Les tentatives de réveil restèrent vaines. Sherlock invoqua un cultiste pour tester la manipulation du marchand de sable, mais constata que les âmes étaient conscientes, profondément attachées à leur rêve. Le groupe s’interrogea sur la nature de cette prison dorée, sur la perte de la notion du temps et sur la morale d’une éventuelle libération.
Retour et dilemme
Le marchand de sable, d’une voix changeante, leur signifia qu’il était temps de partir. Les aventuriers utilisèrent la dernière poignée et se retrouvèrent dans le parc du début. Tibor les attendait, leur offrant des objets insolites : un mouchoir qui éternue, une boîte à biscuits contenant des gâteaux invisibles, et une boussole du regret. Il leur remit aussi une poignée de porte permettant de retourner dans leur monde.

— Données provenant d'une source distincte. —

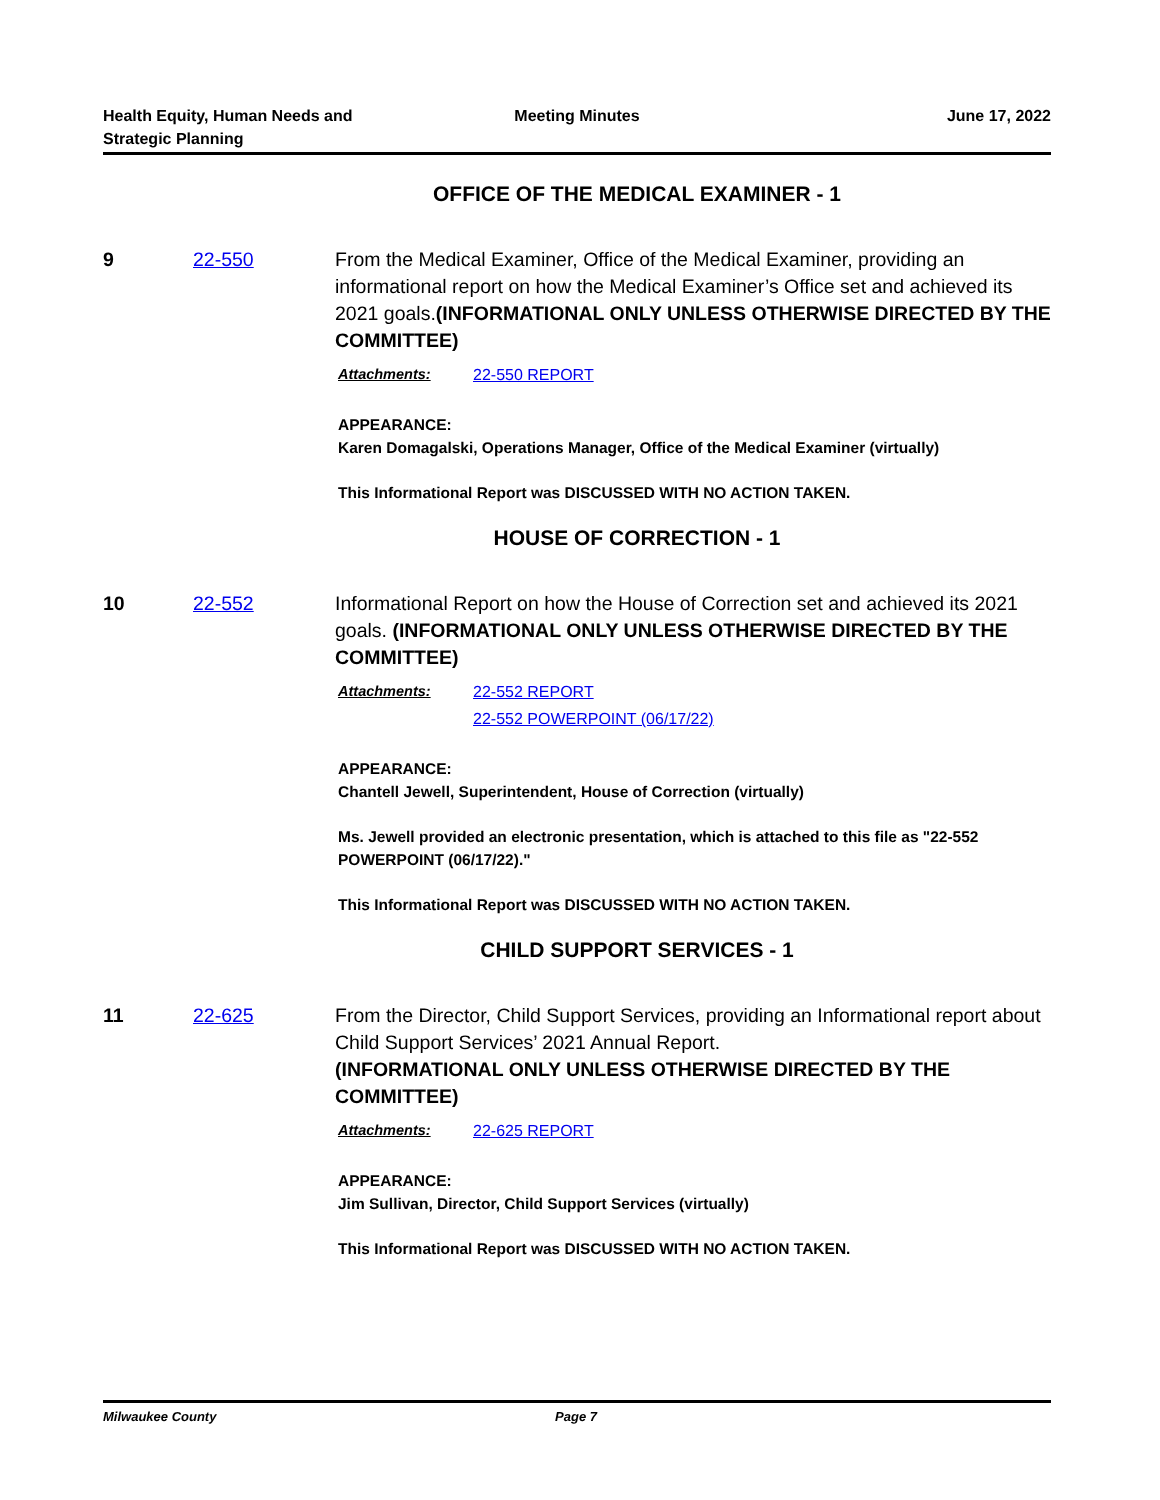Health Equity, Human Needs and
Strategic Planning
Meeting Minutes June 17, 2022
OFFICE OF THE MEDICAL EXAMINER - 1
9 22-550 From the Medical Examiner, Office of the Medical Examiner, providing an informational report on how the Medical Examiner’s Office set and achieved its 2021 goals.(INFORMATIONAL ONLY UNLESS OTHERWISE DIRECTED BY THE COMMITTEE)
Attachments: 22-550 REPORT
APPEARANCE:
Karen Domagalski, Operations Manager, Office of the Medical Examiner (virtually)
This Informational Report was DISCUSSED WITH NO ACTION TAKEN.
HOUSE OF CORRECTION - 1
10 22-552 Informational Report on how the House of Correction set and achieved its 2021 goals. (INFORMATIONAL ONLY UNLESS OTHERWISE DIRECTED BY THE COMMITTEE)
Attachments: 22-552 REPORT
22-552 POWERPOINT (06/17/22)
APPEARANCE:
Chantell Jewell, Superintendent, House of Correction (virtually)
Ms. Jewell provided an electronic presentation, which is attached to this file as "22-552 POWERPOINT (06/17/22)."
This Informational Report was DISCUSSED WITH NO ACTION TAKEN.
CHILD SUPPORT SERVICES - 1
11 22-625 From the Director, Child Support Services, providing an Informational report about Child Support Services’ 2021 Annual Report.
(INFORMATIONAL ONLY UNLESS OTHERWISE DIRECTED BY THE COMMITTEE)
Attachments: 22-625 REPORT
APPEARANCE:
Jim Sullivan, Director, Child Support Services (virtually)
This Informational Report was DISCUSSED WITH NO ACTION TAKEN.
Milwaukee County Page 7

Avant de partir, les personnages explorèrent encore la cité, découvrant l’immensité de Troïka et ses barges dorées reliant les sphères. Un dilemme moral persistait : le sommeil éternel du marchand de sable était-il une prison ou un havre de paix ? La question de l’intervention, entre violence et respect du choix, demeurait sans réponse définitive alors qu’ils s’apprêtaient à quitter la cité.